Она не могла смотреть на это, требовала, чтобы я опустил его на палубу.
– Да не выпущу я его. Чего тут бояться. Он у меня на руках.
Мы переругивались, а Фред смотрел на воду. Потом я снова посадил его на колени. У него покраснели глаза. По щекам катились слезы.
Вот такие воспоминания захлестывали меня, когда я пил рюмку за рюмкой и хватался за голову. Я представлял себе, как кильватерная струя уносит его маленькое тело, как заглатывает его, раскинувшего ручонки, все глубже погружая в мир, где ему не выжить, но которого уже не избежать. А я даже не заметил этого.
После развода я жил в отеле. Фред остался с Хедер в нашем доме. К тому времени я стал военным корреспондентом Би-би-си и уже поэтому месяцами пропадал в командировках. Потом наступило время, когда войны приняли вялотекущий характер. Горячих точек было предостаточно, но создавалось впечатление, что люди с оружием в руках поистратили свои силы. Свирепые диктатуры, еще вчера ловившие и загонявшие в трудовые лагеря своих обличителей, рушились, не оказывая особого сопротивления. Несколько интервью с лидерами оппозиции, несколько картинок грандиозных манифестаций – и я мог лететь обратно. Я почти не вылезал из отеля в Бейзуотере,[4] уставясь в экран и следя за круглосуточным телетекстом Би-би-си с последними известиями. Я ждал настоящего дела. Чуть ли не через день мне звонили родители, уверяли, что я хоть сейчас могу занять свою комнату дома в Хэмпстеде.[5] А если угодно – и две. Нельзя же вечно быть постояльцем. Надо пристать к твердому берегу. Иначе с ума сойдешь. Родители говорили со мной по-немецки. Мать – с чешским, отец – с венским акцентом. – Не надо мне ничего твердого, – отвечал я. – Меня от него воротит. Я всегда разбивал себе нос о твердое.

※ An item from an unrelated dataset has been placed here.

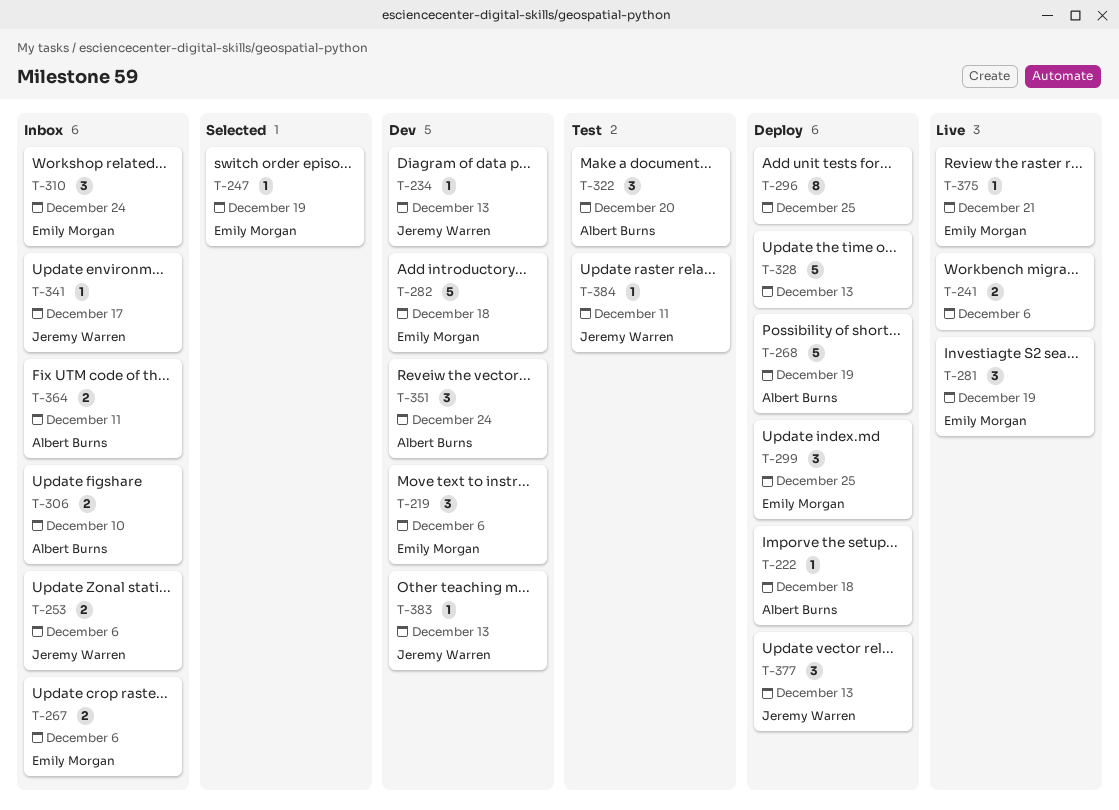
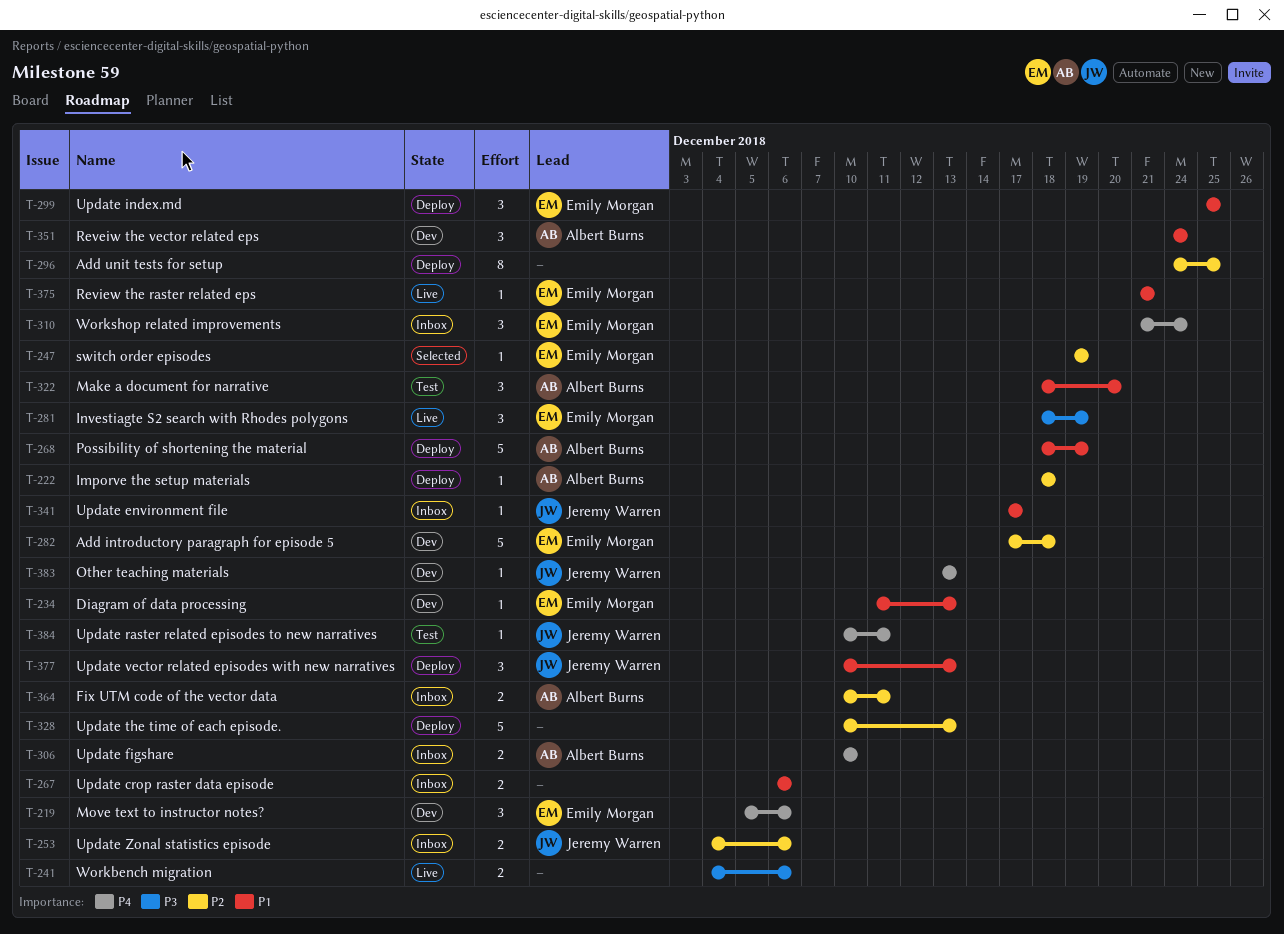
T-234, owner: Jeremy Warren -> Emily Morgan
T-267, owner: Emily Morgan -> none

Они не унимались. Я не говорил им, что давно уже подыскиваю подходящую квартиру. И главное – подальше от Хэмпстеда. Наконец я нашел маленький дом в Кенсингтоне. Он стоял в узком кривом переулке на задворках Хай-стрит. Здесь было тихо. Если на мостовой поставить автомобиль, второму уже не проехать. Комната и кухня на первом этаже и две спальни наверху – вот и весь домик. Мне этого вполне хватало. Свое бюро я разместил в нижней комнате, одна из спален предназначалась для Фреда или для гостей. Фред так и не переступил порог этого дома. На стене у входной двери я заприметил рисунок мелом. Какие-то горы и солнце над ними. Я не стирал рисунок, пока он не исчез сам собой, смытый дождями. Возможно, его сделал Фред. Мне хотелось так думать. Я платил алименты и по-прежнему оплачивал жилье на Толбот-роуд, но не поддерживал контактов с Хедер и с Фредом. До тех пор, пока однажды она не позвонила мне.